Yo nunca he sido miembro del Partido Conservador. Me crie en una familia santanderista, radical, liberal, llerista y galanista. Aunque yo era más bien de línea MRL. Viví bajo la herencia de 150 años de sectarismo y desconfianza permanente hacia la bandera azul. Aun así, el ejemplo del bipartidismo en otras democracias del mundo y la pedagogía civilizadora del Frente Nacional me hicieron apreciar mejor la importancia del bipartidismo y su poderosa capacidad de crear identidad política.
El ‘Partido Conservador’ está cumpliendo 170 años de existencia, y la celebración de tan señalada fecha fue realmente deprimente, no obstante los ingentes esfuerzos de los dirigentes para darle algo de lustre a semejante hito histórico. Con todo el aprecio y respeto que me merecen Ómar Yepes y Carlos Holguín, no son, precisamente, el mascarón de proa que necesita esa colectividad para relanzarse al futuro. Los encuentros programados parecían más un velorio que un jolgorio. El languidecimiento terminal del conservatismo no se debe a que esa ideología haya pasado de moda. Ese fenómeno tiene otras causas y claros responsables.
El pensamiento conservador tiene dos vertientes, que se acomodan bajo el mismo rótulo pero son radicalmente diferentes.

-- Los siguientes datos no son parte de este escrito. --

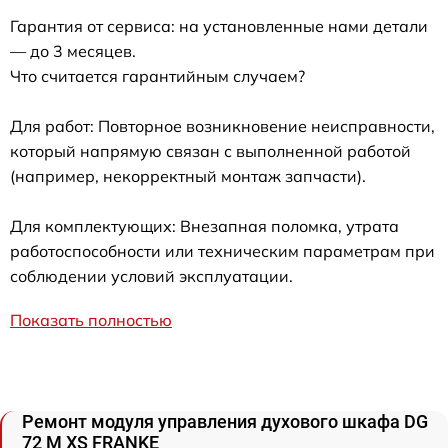
Гарантия от сервиса: на установленные нами детали
— до 3 месяцев.
Что считается гарантийным случаем?
Для работ: Повторное возникновение неисправности,
который напрямую связан с выполненной работой
(например, некорректный монтаж запчасти).
Для комплектующих: Внезапная поломка, утрата
работоспособности или техническим параметрам при
соблюдении условий эксплуатации.
Показать полностью
Ремонт модуля управления духового шкафа DG
72 M XS FRANKE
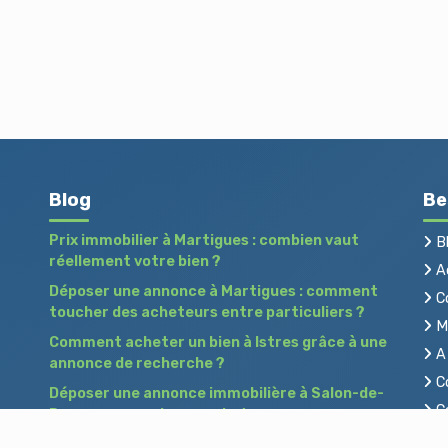
Blog
Be
Prix immobilier à Martigues : combien vaut
B
réellement votre bien ?
Ac
Déposer une annonce à Martigues : comment
C
toucher des acheteurs entre particuliers ?
Me
Comment acheter un bien à Istres grâce à une
A 
annonce de recherche ?
Co
Déposer une annonce immobilière à Salon-de-
Co
Provence : vendre ou acheter sans agence
Pr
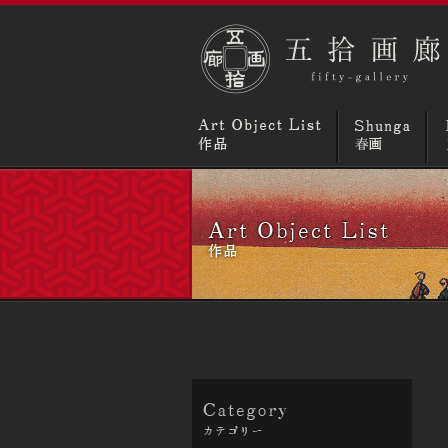
リスト
買取／査定
コラム
ニュースとトピ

De una parte están los que creen en la defensa de la familia, de la institucionalidad, de la justicia, de la libertad de empresa, de bajos impuestos, de permitirles a las fuerzas del mercado operar en libertad, de los derechos de las minorías... Y de la otra están los fascistas, la extrema derecha, que dice creer en todo lo anterior para conseguir votos, pero que realmente hacen todo lo contrario. Son los defensores de la guerra, de los ejércitos privados, del corporativismo, del autoritarismo, de la desinstitucionalización, del populismo económico, del nacionalismo, de la intolerancia, de la xenofobia, de la represión...
El Partido Conservador Colombiano fue, durante la mayoría de sus 170 años, fiel a unas ideas de derecha funcionales a la estabilidad del Estado y el crecimiento económico. Esa es una de las lecciones importantes que se desprenden del excelente libro de Juan Esteban Constaín sobre Álvaro Gómez. Sin embargo, es precisamente esa vertiente del conservatismo histórico la que está en extinción. Hoy, la colectividad se entregó para su mal, como incauta e ingenua jovencita, a las oscuras perversiones de la extrema derecha. En vez de aferrarse a su patrimonio de entereza moral y reciedumbre en la defensa de unos valores que urgentemente necesita Colombia, se dejó seducir por las golosinas y las tentaciones que le pusieron enfrente los fascistas.
En cierta forma, apostándoles a la evidente popularidad del jefe y a su cadena de victorias electorales, el conservatismo se resguardó –como pollitos en aguacero– bajo las alas protectoras del uribismo. Creían que por esa vía alcanzarían un resurgir electoral jalonado por las evidentes habilidades politiqueras de quien se volvió su mentor.
Paradójicamente, no es muy diferente de lo que le pasó al Partido Republicano con Trump. Para derrotar a Clinton y a Obama escogieron a un bicho raro como es el actual presidente de Estados Unidos. Y están descubriendo a las malas el desastre que significa entregar el pensamiento conservador al cuidado de un extremista de la magnitud del actual inquilino de la Casa Blanca.
Pero las cosas no pasan solas. Los que le entregaron la dócil damisela, los que le vendieron el Partido Conservador al uribismo por sus propios odios e intereses tienen nombre propio. A ellos les cabe la responsabilidad de que el Partido Conservador esté ‘ad portas’ de fenecer.
‘Dictum’. Las redes son lavadoras de conciencias. Basta con mandar una carita triste ante una atrocidad, y ya. A eso se reduce ser ciudadano en esta época.